**TEXT UNDER STUDY:**
|---|
Legal affairs and ethics (Gerry Ahern and John Cherwa)

Discussion with Gerry recently, there are a few things that will come up from this committee that will be important to the next few months.

  • The NCAA tournament is next month, and we will be looking for representatives from each of the regionals to be APSE liaisons for media access, credentials, and other issues. This program has been in place for a number of years and has been very helpful. 
    • This year’s sites: San Antonio, Chicago, Philadelphia, San Francisco
  • Also, as we discussed in Las Vegas, we will look to create a liaison group within this committee to work directly with the writers groups on access issues as conditions around the pandemic change over time. My goal is to have this fully in place by the summer conference, operating under this committee’s leadership.

Olympics (Roxanna Scott)

No update, but I will ask Roxanna to share some thoughts that could be helpful to members in our next newsletter. 

Red Smith (Rachel Crader)

  • The nominating process for this year’s Red Smith Award is delayed from our usual schedule as we transitioned from Jack Berninger to Rachel Crader leading this effort.
|---|
[Records from a collection]
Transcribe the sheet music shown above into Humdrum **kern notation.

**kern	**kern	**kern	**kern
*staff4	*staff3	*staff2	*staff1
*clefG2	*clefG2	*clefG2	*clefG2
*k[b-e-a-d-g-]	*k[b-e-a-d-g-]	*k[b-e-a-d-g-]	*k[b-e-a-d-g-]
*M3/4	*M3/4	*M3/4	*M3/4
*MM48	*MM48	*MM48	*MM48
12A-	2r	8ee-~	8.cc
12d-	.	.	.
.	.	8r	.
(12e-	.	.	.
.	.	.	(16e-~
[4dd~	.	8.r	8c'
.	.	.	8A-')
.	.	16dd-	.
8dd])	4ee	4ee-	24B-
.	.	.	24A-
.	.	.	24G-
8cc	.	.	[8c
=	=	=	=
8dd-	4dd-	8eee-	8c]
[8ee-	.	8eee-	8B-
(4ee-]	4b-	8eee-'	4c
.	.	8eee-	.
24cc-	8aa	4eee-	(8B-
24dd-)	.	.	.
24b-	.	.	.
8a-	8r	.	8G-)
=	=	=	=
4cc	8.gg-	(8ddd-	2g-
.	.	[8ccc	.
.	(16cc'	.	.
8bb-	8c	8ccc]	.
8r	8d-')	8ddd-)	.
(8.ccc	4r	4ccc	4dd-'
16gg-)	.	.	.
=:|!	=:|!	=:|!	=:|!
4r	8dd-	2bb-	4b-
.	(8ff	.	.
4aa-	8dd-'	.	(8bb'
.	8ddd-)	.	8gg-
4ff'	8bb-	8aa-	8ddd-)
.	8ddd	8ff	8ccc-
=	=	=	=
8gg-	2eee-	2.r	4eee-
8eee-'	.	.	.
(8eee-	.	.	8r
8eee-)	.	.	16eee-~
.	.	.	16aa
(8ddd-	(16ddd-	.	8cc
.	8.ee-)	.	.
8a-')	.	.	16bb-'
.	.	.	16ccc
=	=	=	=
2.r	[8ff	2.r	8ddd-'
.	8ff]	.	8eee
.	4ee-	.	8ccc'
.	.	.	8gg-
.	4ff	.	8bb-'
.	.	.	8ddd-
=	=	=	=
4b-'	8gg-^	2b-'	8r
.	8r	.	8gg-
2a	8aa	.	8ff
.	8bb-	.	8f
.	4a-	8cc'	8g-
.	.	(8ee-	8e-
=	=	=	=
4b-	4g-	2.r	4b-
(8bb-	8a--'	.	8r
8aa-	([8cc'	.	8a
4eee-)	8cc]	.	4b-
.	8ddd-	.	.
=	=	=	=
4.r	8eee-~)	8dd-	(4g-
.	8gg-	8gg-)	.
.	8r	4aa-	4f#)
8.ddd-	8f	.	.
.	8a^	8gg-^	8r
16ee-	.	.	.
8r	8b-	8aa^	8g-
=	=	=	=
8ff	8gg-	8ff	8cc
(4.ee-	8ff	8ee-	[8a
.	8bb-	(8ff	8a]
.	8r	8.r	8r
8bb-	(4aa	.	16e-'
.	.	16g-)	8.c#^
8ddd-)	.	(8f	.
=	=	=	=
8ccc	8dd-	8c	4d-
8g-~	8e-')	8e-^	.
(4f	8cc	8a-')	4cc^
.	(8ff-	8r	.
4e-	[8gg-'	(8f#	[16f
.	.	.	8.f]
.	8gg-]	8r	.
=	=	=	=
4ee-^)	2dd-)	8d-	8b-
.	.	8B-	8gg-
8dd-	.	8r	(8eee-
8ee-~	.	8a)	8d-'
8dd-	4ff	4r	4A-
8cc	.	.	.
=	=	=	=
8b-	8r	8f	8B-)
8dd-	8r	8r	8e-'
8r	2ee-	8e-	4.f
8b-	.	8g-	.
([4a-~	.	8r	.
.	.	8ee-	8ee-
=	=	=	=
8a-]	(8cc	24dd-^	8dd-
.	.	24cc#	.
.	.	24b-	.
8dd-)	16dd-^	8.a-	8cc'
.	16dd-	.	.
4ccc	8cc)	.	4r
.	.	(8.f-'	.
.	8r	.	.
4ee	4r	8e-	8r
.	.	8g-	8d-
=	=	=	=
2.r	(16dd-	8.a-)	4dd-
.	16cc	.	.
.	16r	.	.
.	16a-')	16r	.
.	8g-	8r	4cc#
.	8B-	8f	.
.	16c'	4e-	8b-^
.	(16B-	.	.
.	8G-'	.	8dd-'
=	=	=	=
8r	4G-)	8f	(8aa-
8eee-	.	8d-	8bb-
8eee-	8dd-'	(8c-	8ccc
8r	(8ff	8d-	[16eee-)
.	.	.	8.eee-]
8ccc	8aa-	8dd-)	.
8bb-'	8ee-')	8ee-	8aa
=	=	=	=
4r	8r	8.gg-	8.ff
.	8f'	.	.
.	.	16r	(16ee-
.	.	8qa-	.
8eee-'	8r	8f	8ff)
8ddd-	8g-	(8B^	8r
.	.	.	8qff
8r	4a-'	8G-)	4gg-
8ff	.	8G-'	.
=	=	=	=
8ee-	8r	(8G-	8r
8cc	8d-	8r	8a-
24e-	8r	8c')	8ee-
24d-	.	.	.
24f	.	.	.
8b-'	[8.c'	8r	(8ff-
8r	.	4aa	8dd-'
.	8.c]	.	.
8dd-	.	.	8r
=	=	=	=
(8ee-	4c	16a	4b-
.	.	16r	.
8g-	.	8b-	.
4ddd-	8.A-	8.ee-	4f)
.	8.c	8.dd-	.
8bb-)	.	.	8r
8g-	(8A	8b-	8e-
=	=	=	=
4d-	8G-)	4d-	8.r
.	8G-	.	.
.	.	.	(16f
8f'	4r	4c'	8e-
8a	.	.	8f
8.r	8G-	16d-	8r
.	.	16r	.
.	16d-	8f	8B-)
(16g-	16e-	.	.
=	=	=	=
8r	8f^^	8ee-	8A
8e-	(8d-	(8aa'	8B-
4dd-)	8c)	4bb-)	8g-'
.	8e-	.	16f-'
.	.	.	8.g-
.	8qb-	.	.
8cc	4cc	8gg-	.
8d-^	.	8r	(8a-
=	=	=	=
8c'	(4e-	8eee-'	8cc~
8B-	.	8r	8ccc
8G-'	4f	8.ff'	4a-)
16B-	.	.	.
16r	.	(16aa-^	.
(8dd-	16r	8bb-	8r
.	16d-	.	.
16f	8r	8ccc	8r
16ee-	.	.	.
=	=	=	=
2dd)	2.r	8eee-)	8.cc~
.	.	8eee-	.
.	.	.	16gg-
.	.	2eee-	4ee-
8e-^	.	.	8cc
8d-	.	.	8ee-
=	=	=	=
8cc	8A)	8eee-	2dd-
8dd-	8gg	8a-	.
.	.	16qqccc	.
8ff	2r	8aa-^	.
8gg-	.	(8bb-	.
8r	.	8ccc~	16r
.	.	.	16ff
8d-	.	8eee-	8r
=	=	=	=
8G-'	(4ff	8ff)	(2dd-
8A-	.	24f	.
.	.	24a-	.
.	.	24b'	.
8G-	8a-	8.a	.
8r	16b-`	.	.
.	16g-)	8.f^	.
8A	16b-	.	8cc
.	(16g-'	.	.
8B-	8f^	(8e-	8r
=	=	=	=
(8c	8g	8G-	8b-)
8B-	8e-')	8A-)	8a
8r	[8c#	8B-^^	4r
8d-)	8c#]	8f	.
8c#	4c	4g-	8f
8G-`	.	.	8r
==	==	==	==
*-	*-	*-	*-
|---|
**WHAT TO DO:** Reproduce word for word the stretch of the committee update from "Olympics (Roxanna Scott)" through "leading this effort.". Rely only on the committee update for your answers.

**REPLY TO THE EXERCISE:**
Olympics (Roxanna Scott)

No update, but I will ask Roxanna to share some thoughts that could be helpful to members in our next newsletter. 

Red Smith (Rachel Crader)

  • The nominating process for this year’s Red Smith Award is delayed from our usual schedule as we transitioned from Jack Berninger to Rachel Crader leading this effort.